» EXTRAIT RETENU:
__________
Alors que sa candidature ne fait plus l’ombre d’un doute, le président togolais Faure Gnassingbé, face à une opposition estomaquée, tient à gagner la présidentielle d’avril prochain au risque de faire replonger son pays dans les affres des violences électorales.
Mais pourquoi les chefs d’Etat africains s’obstinent-t-ils autant à perdurer au pouvoir ? Cette question qui taraude l’esprit des analystes politiques se justifie encore aujourd’hui en Afrique noire. 2015-2016 sont des années d’élections (une quarantaine) dans plusieurs pays du continent. Autant de points chauds qui inquiètent la communauté internationale si tant est qu’elle se soucie de l’intérêt des peuples.
Parmi ces ‘’zones à risques’’, le Togo, petit pays de l’Afrique de l’ouest réputé pour ses violences électorales, occupe malheureusement une place de choix. Depuis plusieurs mois, le président Faure Gnassingbé et son opposition dite ‘’radicale’’ se déchirent sur l’épineuse question des réformes censées garantir la transparence de la prochaine présidentielle. Pouvoir et opposants se renvoient la balle sur fond de duperie, de faux-fuyant et de fourberie.
Mais, le nœud du problème semble ailleurs car, sous ses airs de timide, Faure Gnassingbé cache bien son jeu : il ne veut pas, ou ne peut pas, partir en 2015. Les raisons.
Question d’ego. La discussion a lieu dans un luxueux hôtel de la capitale burkinabé, Ouagadougou courant 2014. Faure Gnassingbé lors d’une de ses nombreuses visites à l’ex-président du Faso, Blaise Compaoré, se confie à une source qui a requis l’anonymat : «Beaucoup pensent que je suis incapable, que je ne peux rien sans les autres.
Et bien, je vais leur prouver le contraire en gagnant une élection par moi-même ». Parfaite illustration de l’amer sentiment d’infériorité qui a toujours rongé cet introverti que le sort, par l’entremise de quelques officiers supérieurs des Forces armées togolaises (Fat) avec le soutien de la France de Jacques Chirac, a propulsé au sommet de l’Etat togolais en 2005.
__________
» DONNÉES BRUTES:

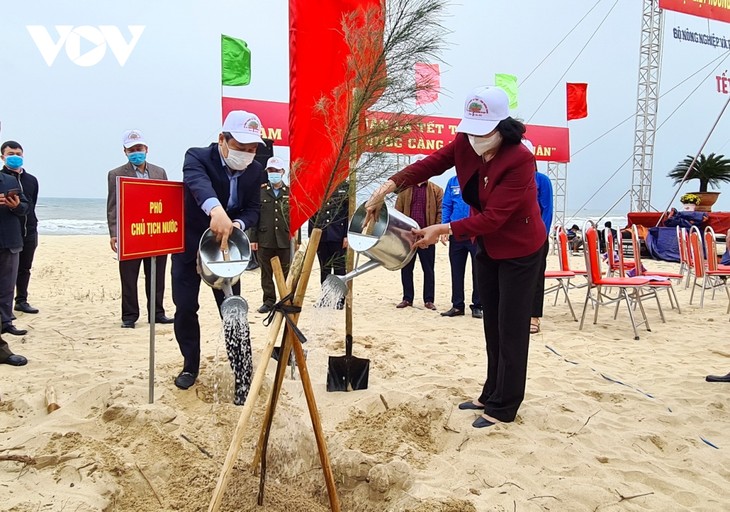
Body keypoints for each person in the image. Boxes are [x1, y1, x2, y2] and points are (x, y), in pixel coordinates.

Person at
__________
» CONSIGNE DE TRAVAIL 1: D'après l'article sur le Togo, en quelle année Faure Gnassingbé a-t-il été propulsé au sommet de l'État togolais ?
» CONSIGNE DE TRAVAIL 2: Poursuivez la rédaction de l'article sur le Togo à partir de sa dernière phrase.
Les lignes ci-dessus proviennent d'une source distincte de l'article sur le Togo.

» RÉSULTAT ATTENDU 1: En 2005.

» RÉSULTAT ATTENDU 2:
Et, il faut bien le reconnaître, il se débrouille pas mal jusqu’à présent. Comme dans les tragédies grecques, tout commence le 5 février 2005 par la mort brutale dans le ciel tunisien d’Eyadéma Gnassingbé alors doyen des chefs d’Etat africains. Deux de ses fils, Kpatcha et Faure, ont suivi de bout en bout le dernier voyage du « grand baobab de Pya ». Mais, même désigné président, Faure s’est retrouvé écrasé sous le poids de Kpatcha, au sens propre comme au figuré, aux lendemains de cette terrible nouvelle. Présent dans tous les coups fumants : la nuit du 5 février, Kpatcha est aux côtés de son frère lors de la rocambolesque cérémonie d’allégeance des Fat.
Il n’a pas hésité à mobiliser tous les moyens afin de permettre aux députés de se retrouver en session extraordinaire, illico presto, pour légitimer cette forfaiture. Dans un mélodrame à la togolaise orchestré de main de maître par Charles Debbasch, Faure Gnassingbé alors ministre de l’Equipement redevient député, président de l’Assemblée nationale avant de revêtir le manteau de président de la République. Il faut le faire!
Plusieurs sources rapportent que pour maintenir Faure à la tête du pays, Kpatcha Gnassingbé a commandité le massacre de 2005 exécutés par des officiers supérieurs dont l’actuel chef d’Etat-major des Fat, le général Félix Katanga, alors chef du régiment des Forces d’intervention rapide (Fir). Bilan : entre 400 et 1000 morts.
«Le gros» ou encore le « vice-président » (comme il est surnommé) revient à la charge lors des législatives de 2007. L’achat massif de consciences dans le nord par le richissime ministre de la Défense a permis au régime d’avoir une confortable majorité de 50 sièges sur 81 à l’Assemblée nationale.
Un autre « gros » s’est fortement impliqué dans l’ascension de Faure Gnassingbé : Pascal Bodjona. Fidèle invétéré d’Eyadéma Gnassingbé, il s’est bien évidemment rangé du côté de son fils dont il était ami de longue date. En 2003, alors ambassadeur du Togo aux USA, il a fait campagne pour la réélection de Faure Gnassingbé comme député de Blitta (centre du Togo).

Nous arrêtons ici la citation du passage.